**What the task asks:** Pick up the excerpt on overspill parking below after its final sentence and continue it.

Policy makers may address overspill parking by accepting it as inevitable, providing more parking spaces, or implementing legislative or physical measures to control parking locations. Design elements like bollards, high kerbs, railings, benches, raised planters, and street furniture can be used to prevent parking on footways.

Parking restrictions can include limited time periods, specific times of day, and designated user categories. Examples include residential zoned parking, disabled parking bays, metered bays, and no-parking zones.

In a 1992 referendum in Amsterdam, residents voted to decrease the provision of the city's parking availability.

=== More parking spaces ===
Authorities may create additional parking options and guide users to those facilities. For example, Chelsea Football Club considered overspill parking when developing the 'Chelsea Football Club Academy' for reserve team matches. Similarly, the town of Southwold offers extra parking during peak summer periods.

=== Information campaigns ===
Transport authorities often conduct campaigns to raise awareness about the costs and inconveniences of overspill parking.

Living Streets in the United Kingdom leads a 'Campaign for combat pavement parking', offering suggestions to reduce the issue.

**Data section:**

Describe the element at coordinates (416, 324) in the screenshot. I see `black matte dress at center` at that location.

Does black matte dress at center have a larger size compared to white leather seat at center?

**Task output:**
'Car exclusion zones' around schools during drop-off and collection times are implemented voluntarily or compulsorily to improve pedestrian safety and reduce traffic congestion caused by parents using cars.

Streetfilms has created videos showcasing pedestrian issues, benefits of addressing them, and potential solutions.

==Regional issues==
===United Kingdom===
In June 2006, the House of Commons Transport Select Committee released a report on 'Parking Policy and Enforcement'. The report highlighted the issue of pavement parking, especially near schools, hospitals, and on corners, junctions, and bus stops. It criticised the Department for Transport for its perceived 'do-nothing' attitude and said that the government "must grip the problem of pavement parking once and for all and ensure that it is outlawed throughout the country".